Secretary of State Colin Powell, pressed into service in his final days in office to console victims of the Indian Ocean tsunami, is the Bush administration’s benign face to a skeptical world.
His designated successor Condoleezza Rice, whose demeanor is more cool and formal than the charming Powell, faces a tough challenge in filling his shoes, especially in such sensitive tasks as showing American compassion in the face of tragedy.
But Rice has a major asset the retired general and veteran Washington player does not — the political clout derived from close ties with President Bush solidified during her four years as his national security adviser.
Powell was the only top member of Bush’s national security team not invited to stay for a second term, beginning Jan. 20.
Despite his protestations, many in Washington believe Powell was effectively fired. Republican hard-liners felt he too often undercut Bush orthodoxy.
Yet it was to Powell that Bush turned when the initially slow and meager American response to the tsunami that has now claimed more than 150,000 victims fanned its own wave of U.S.-directed criticism.
Powell is touring the devastation caused by the Dec. 26 tsunami and will represent Washington at an emergency international summit on the tragedy in Jakarta on Thursday. Washington has pledged $350 million, dozens of naval ships and helicopters and more than 12,000 troops to recovery efforts.
Secretaries of state are traditionally America’s lead emissaries to the world. Powell has been an especially reassuring interlocutor for an international community often suspicious or angered over U.S. policies on issues from Iraq and North Korea to climate change.
GOOD SOLDIER POWELL
At Bush’s request, Powell went before the United Nations to make the case for war against Saddam Hussein on the grounds that the Iraqi leader had weapons of mass destruction. His credibility was severely damaged when no weapons were found.
Still, Powell “clearly is the best foot forward for this administration overseas,” said James Lindsay, vice president at the Council on Foreign Relations who worked on former President Bill Clinton’s National security Council staff.
But Ivo Daalder of the Brookings Institution said he was “struck by the fact that the public face of this administration at this time is represented by the one person who’s not going to be represented in the second term.”

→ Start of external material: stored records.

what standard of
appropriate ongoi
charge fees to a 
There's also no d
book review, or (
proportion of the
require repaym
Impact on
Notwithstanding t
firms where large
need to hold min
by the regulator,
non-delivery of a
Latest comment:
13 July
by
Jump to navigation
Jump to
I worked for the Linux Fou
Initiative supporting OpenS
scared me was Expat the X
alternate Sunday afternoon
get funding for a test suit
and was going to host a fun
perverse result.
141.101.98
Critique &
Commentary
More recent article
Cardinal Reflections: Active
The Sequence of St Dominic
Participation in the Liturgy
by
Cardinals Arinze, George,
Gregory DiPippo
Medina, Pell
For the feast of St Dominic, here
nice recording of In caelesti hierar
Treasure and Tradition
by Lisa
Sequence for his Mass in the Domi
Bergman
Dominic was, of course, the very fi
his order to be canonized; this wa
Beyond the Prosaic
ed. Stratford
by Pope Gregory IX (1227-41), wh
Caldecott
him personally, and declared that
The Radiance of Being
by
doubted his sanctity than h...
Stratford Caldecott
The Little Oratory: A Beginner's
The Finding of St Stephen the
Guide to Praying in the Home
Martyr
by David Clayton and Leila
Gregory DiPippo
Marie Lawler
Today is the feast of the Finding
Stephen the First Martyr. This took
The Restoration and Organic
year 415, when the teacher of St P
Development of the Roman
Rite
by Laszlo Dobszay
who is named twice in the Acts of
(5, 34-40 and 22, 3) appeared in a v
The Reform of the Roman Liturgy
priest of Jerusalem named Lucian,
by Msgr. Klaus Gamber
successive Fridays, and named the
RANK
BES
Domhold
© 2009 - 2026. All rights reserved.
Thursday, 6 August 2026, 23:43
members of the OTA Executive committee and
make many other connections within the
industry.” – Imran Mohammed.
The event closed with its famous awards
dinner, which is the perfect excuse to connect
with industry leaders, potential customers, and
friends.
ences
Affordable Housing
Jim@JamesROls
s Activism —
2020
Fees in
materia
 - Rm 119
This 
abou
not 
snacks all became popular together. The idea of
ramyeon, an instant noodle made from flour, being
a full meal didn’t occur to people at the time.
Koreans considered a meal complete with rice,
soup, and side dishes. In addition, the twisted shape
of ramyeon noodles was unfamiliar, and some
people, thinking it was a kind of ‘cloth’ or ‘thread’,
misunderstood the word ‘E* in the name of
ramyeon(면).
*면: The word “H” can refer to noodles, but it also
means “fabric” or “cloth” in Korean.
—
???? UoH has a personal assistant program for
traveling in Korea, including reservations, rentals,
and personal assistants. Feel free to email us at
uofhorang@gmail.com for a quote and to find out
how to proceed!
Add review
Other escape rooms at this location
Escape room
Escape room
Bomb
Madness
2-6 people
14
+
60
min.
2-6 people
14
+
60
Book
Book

If the administration really wanted to make a statement, Bush himself or Vice President Dick Cheney could have attended the aid summit or Rice could have accompanied Powell, or headed the Asian mission herself, he said.
“Rice represents the future of this administration” yet she has not been publicly associated with the U.S. relief effort, Daalder, also a former Clinton aide, added.
A senior White House official rejected such criticism, saying Bush “is the face of this government.” Rice, meanwhile, is preparing for U.S. Senate confirmation hearings later this month and as national security adviser, she “doesn’t fly around to disaster areas,” he added.
She’ll soon have that as part of her job description as she makes what her former boss, retired Lt. Gen. Brent Scowcroft, former national security adviser to Bush’s father, called the “tough transition” to secretary of state.
“Working at the White House, the focus is on policy-making and policy coordination … In the State Department, you continue the policy-making, but you have this huge additional burden of being spokesman for the United States,” he said in an interview on the Council on Foreign Relations Web site.
“That’s not just being a high-level press spokesman. That’s reaching out, explaining ourselves to other peoples, getting them to not only listen to us, but understand and, hopefully, support what we are doing,” Scowcroft added.